**Sezione del documento**

____________

Giovanni Paolo I (Luciani) ha detto una frase che basterebbe, da sola, a farne un grande Papa: “Il vero dramma della chiesa che ama definirsi moderna è il tentativo di correggere lo stupore dell’evento di Cristo con delle regole”. Quanta fatica, quanta morale, quanta “attuazione del Concilio”, quanto blabla clericale spazzato via. Bergoglio, tra le prime cose che ha detto, alla messa di Santa Marta, fregandosene della forma perché la sua forma è la sostanza, ha detto che i discepoli di Emmaus erano “fuori di sé per lo stupore… questo è grande, è molto grande… è lo stupore che viene quando ci incontriamo con Gesù”.
Così è apparso sulla loggia, buonasera. La simpatia per lui, e credo anche quello che suscita nella gente, viene da qui. “Noi crediamo in Persone, e quando parliamo con Dio parliamo con Persone: o parlo con il Padre, o parlo con il Figlio, o parlo con lo Spirito Santo. E questa è la fede. La fede è un dono, è il Padre che ce la dà”. Senza, che serve all’uomo conquistare tutto lo spazio pubblico del mondo, se poi non ci trova se stesso? Sai che palle.

____________

**Dati forniti**

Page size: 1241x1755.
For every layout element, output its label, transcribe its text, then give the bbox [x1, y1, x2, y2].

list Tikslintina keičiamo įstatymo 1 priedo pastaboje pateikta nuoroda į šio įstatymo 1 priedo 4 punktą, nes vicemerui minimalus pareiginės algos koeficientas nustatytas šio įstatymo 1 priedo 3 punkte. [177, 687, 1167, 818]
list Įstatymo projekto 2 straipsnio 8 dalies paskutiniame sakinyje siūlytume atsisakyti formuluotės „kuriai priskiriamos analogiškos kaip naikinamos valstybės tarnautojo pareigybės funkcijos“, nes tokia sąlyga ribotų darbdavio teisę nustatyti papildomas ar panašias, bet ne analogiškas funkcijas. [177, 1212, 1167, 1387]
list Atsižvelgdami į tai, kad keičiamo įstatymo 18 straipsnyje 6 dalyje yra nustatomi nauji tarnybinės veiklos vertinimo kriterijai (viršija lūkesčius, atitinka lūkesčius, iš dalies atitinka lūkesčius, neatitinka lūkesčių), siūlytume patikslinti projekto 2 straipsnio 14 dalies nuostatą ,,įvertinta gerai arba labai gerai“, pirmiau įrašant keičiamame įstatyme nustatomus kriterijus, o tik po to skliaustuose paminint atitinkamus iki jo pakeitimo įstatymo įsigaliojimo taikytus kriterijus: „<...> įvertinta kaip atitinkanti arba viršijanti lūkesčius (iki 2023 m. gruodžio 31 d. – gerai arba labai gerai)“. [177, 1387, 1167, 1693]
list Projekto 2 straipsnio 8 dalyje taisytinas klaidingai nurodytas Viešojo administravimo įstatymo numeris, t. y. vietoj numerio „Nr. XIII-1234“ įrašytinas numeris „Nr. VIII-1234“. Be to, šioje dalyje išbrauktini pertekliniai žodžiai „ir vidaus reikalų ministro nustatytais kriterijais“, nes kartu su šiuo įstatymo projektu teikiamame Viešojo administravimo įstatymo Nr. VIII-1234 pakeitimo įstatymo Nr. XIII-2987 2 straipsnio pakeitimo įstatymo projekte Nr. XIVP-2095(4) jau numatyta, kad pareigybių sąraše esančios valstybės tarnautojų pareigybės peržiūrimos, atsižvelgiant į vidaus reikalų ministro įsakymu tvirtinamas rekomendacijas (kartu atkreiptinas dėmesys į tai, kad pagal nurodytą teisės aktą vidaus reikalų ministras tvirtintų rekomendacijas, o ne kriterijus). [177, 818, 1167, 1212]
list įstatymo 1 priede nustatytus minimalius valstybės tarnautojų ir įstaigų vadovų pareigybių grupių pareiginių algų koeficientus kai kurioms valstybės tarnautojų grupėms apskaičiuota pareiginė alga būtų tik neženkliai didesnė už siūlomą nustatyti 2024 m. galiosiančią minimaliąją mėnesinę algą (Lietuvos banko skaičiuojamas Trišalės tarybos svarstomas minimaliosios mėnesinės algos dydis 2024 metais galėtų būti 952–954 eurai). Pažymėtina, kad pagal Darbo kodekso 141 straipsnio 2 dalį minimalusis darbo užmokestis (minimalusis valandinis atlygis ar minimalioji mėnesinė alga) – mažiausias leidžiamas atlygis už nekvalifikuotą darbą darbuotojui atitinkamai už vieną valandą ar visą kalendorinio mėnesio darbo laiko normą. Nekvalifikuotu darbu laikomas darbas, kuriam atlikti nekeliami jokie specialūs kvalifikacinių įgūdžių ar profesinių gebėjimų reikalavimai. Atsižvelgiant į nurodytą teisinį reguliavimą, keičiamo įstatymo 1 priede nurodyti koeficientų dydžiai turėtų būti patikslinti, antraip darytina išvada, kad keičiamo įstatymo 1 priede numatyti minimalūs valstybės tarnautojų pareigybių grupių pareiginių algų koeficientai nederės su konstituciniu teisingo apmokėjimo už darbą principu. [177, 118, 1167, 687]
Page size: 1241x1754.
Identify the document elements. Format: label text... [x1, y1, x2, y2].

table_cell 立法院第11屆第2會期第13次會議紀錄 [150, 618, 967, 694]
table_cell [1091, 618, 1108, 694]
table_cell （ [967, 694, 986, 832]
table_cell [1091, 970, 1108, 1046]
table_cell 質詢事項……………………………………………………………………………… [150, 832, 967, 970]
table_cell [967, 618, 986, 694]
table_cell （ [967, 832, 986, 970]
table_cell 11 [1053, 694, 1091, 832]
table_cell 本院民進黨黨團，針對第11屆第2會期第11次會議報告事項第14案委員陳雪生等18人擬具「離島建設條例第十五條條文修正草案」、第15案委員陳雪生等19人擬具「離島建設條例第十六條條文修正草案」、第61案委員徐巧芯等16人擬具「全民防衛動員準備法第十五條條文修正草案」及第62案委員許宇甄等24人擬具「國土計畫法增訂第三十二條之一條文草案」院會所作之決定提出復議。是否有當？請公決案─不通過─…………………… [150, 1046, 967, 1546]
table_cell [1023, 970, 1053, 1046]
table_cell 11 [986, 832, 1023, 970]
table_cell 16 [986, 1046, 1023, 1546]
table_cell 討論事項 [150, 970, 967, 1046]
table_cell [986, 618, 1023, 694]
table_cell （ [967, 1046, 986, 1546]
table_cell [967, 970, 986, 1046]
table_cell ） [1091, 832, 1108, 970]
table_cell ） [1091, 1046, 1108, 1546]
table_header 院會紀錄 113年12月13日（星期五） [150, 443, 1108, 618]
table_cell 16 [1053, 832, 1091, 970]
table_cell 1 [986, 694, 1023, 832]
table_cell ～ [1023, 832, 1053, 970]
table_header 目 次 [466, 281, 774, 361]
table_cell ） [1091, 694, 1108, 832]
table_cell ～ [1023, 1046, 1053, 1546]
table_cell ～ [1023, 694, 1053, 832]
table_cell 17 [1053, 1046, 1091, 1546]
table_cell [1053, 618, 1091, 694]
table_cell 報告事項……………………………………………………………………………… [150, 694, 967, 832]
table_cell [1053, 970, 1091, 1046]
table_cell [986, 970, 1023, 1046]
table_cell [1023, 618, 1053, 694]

____________

**Requisiti dell'esercizio**
Indica se ciascuna affermazione concorda con il brano su Luciani e Bergoglio, rispondendo sì o no e citando le parole decisive del brano: (a) la frase di Giovanni Paolo I critica il tentativo di correggere con delle regole lo stupore dell'evento di Cristo; (b) Bergoglio parlò dei discepoli di Emmaus durante un'udienza in piazza San Pietro; (c) nelle parole di Bergoglio la fede è un dono che ci dà il Figlio.

**In risposta**
(a) Sì: «il tentativo di correggere lo stupore dell’evento di Cristo con delle regole».
(b) No: «alla messa di Santa Marta».
(c) No: «La fede è un dono, è il Padre che ce la dà».